Job item:
Copy everything from the start of the records down to the line containing "We hope that", including that line, and reproduce each line without any changes.

Saved entries:
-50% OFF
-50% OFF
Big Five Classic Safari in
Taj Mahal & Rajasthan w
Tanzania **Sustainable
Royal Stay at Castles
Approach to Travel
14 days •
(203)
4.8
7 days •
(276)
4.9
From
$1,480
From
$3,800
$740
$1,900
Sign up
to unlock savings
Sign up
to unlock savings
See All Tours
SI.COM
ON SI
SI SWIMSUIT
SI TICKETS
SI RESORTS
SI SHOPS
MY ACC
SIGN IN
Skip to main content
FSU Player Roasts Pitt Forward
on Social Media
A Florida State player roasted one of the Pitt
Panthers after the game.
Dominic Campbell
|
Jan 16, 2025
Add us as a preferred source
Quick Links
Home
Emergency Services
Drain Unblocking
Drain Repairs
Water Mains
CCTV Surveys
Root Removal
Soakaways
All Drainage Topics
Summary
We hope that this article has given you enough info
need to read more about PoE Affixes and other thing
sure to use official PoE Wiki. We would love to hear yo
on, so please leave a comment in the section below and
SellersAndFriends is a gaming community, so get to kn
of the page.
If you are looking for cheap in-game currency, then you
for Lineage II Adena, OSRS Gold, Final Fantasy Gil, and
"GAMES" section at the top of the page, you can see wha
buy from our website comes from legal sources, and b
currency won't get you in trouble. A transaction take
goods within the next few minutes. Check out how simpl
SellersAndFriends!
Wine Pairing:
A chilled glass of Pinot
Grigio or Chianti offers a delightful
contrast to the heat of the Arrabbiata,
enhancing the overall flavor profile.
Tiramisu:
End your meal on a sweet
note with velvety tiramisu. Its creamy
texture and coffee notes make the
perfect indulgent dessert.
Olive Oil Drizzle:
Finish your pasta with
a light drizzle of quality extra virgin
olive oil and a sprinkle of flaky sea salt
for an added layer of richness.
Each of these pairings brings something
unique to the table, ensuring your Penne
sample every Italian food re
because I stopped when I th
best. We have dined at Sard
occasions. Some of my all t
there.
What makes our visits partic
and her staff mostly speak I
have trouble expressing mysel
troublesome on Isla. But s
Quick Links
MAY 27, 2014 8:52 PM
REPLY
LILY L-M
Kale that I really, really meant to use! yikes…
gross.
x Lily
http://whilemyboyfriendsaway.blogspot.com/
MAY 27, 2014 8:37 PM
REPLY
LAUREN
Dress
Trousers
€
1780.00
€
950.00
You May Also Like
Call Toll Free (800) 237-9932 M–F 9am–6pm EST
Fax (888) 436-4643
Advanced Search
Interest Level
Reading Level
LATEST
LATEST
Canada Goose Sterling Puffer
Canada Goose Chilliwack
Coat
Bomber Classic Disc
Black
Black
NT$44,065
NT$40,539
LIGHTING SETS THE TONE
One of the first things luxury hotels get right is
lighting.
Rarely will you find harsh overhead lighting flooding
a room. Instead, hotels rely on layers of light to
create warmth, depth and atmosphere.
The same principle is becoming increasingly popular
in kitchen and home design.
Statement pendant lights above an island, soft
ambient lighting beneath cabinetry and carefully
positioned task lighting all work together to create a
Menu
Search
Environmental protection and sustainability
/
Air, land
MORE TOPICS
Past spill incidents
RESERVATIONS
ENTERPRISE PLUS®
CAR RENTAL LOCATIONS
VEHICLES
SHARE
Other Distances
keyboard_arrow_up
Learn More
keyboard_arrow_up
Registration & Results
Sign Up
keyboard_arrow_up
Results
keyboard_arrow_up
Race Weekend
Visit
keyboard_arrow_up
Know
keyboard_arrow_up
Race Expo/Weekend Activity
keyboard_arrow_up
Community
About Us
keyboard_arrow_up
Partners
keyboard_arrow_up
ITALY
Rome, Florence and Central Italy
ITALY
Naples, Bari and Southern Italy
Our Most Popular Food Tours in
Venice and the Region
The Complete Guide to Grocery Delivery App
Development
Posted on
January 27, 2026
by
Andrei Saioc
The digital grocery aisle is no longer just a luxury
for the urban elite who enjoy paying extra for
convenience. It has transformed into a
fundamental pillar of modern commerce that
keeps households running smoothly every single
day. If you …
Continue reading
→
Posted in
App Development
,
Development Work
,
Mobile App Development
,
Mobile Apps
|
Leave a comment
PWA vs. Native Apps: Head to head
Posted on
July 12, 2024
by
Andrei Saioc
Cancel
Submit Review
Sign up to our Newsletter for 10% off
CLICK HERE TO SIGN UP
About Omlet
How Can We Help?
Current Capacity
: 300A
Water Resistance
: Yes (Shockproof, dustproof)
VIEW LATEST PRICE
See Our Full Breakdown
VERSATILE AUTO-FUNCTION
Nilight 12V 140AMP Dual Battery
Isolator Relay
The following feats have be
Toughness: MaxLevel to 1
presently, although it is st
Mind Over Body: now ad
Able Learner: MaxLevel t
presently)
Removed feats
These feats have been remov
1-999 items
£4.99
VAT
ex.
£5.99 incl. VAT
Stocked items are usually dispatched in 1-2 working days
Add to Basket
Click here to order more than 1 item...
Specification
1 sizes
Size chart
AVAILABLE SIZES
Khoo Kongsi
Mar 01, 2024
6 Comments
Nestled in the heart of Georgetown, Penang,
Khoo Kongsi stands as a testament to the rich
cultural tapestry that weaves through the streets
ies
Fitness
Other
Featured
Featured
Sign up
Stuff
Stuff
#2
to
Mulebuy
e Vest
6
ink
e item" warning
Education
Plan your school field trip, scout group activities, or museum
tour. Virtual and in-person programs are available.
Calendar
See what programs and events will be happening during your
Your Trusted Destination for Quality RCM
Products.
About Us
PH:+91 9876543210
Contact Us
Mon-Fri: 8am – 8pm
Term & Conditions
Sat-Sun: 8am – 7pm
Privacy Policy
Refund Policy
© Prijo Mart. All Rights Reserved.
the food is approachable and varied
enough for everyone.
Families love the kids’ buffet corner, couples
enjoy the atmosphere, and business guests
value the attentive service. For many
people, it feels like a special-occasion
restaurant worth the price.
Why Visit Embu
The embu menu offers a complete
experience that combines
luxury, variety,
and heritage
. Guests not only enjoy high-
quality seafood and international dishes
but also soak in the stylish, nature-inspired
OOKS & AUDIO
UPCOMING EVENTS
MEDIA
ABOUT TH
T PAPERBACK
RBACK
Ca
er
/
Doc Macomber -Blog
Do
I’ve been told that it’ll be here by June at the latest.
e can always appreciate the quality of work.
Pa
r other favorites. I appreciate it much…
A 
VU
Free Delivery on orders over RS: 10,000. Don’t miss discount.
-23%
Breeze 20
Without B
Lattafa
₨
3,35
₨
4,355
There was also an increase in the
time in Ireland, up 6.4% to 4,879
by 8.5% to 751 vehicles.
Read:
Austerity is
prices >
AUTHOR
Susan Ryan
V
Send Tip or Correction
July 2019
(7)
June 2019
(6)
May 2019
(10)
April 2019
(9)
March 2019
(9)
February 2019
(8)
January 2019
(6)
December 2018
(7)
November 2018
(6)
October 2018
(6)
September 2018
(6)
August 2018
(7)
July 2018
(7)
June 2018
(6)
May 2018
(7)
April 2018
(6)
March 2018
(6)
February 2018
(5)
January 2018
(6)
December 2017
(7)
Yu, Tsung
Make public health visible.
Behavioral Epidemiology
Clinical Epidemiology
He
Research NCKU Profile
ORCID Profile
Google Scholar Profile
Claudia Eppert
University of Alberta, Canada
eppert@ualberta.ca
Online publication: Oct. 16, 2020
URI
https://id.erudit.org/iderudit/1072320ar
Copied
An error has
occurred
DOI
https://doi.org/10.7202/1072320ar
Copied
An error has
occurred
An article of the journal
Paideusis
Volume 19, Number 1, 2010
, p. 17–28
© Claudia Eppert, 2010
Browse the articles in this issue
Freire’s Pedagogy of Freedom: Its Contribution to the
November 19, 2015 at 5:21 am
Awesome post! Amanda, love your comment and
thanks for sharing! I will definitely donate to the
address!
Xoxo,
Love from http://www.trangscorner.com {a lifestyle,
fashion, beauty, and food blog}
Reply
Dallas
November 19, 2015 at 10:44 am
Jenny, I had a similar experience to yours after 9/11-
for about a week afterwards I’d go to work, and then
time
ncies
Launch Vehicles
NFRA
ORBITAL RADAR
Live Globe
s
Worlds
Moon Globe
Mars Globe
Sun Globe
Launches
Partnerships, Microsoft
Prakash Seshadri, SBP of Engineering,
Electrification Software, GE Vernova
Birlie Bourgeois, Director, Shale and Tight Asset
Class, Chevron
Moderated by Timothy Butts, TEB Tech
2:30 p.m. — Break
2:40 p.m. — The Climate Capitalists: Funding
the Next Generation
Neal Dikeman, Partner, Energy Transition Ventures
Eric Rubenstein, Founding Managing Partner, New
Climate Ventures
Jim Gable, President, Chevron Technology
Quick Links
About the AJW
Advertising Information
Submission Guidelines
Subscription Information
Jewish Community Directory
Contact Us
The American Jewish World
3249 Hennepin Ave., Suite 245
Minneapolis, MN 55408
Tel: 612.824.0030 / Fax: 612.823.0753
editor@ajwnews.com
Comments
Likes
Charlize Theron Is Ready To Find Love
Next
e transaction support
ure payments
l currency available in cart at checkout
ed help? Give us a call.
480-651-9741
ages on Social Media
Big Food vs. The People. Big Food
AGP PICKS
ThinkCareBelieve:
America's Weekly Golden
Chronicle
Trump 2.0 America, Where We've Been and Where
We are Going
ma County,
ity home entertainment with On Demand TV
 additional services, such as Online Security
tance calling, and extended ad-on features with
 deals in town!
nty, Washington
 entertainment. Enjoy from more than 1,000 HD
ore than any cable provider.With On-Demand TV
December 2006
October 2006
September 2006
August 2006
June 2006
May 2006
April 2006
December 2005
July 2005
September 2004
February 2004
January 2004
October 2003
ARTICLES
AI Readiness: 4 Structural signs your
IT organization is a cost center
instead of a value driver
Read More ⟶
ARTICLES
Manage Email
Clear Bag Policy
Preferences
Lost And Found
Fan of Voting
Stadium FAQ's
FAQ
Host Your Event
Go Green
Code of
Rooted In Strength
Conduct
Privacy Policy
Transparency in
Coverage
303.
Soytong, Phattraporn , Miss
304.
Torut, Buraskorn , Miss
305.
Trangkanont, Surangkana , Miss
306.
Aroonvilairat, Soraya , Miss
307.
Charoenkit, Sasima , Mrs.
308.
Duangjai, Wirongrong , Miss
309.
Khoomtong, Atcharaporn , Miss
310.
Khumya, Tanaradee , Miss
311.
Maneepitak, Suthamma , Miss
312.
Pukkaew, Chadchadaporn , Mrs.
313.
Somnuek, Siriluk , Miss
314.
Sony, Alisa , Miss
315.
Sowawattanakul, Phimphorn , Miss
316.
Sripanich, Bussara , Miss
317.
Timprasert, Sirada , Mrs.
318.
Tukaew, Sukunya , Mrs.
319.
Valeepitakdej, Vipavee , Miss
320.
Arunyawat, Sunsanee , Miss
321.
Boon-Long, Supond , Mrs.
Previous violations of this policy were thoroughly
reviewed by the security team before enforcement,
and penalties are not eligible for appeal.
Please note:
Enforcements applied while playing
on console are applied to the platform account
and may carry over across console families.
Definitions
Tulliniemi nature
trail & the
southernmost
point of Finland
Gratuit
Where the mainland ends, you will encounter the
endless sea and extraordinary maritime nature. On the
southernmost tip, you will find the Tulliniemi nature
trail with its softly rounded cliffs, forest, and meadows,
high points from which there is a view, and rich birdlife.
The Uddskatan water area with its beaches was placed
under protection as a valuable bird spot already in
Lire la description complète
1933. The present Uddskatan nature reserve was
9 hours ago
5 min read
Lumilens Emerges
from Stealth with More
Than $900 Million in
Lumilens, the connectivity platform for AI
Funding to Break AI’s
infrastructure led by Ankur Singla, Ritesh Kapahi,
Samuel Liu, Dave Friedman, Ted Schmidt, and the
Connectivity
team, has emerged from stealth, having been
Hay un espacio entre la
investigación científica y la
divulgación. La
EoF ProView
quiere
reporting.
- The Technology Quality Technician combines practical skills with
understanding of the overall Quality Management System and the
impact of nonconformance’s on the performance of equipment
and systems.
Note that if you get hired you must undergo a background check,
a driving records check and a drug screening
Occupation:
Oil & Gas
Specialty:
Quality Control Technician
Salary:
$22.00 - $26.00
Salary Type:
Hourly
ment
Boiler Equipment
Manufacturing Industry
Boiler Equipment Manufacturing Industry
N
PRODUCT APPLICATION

Response below:
-50% OFF
-50% OFF
Big Five Classic Safari in
Taj Mahal & Rajasthan w
Tanzania **Sustainable
Royal Stay at Castles
Approach to Travel
14 days •
(203)
4.8
7 days •
(276)
4.9
From
$1,480
From
$3,800
$740
$1,900
Sign up
to unlock savings
Sign up
to unlock savings
See All Tours
SI.COM
ON SI
SI SWIMSUIT
SI TICKETS
SI RESORTS
SI SHOPS
MY ACC
SIGN IN
Skip to main content
FSU Player Roasts Pitt Forward
on Social Media
A Florida State player roasted one of the Pitt
Panthers after the game.
Dominic Campbell
|
Jan 16, 2025
Add us as a preferred source
Quick Links
Home
Emergency Services
Drain Unblocking
Drain Repairs
Water Mains
CCTV Surveys
Root Removal
Soakaways
All Drainage Topics
Summary
We hope that this article has given you enough info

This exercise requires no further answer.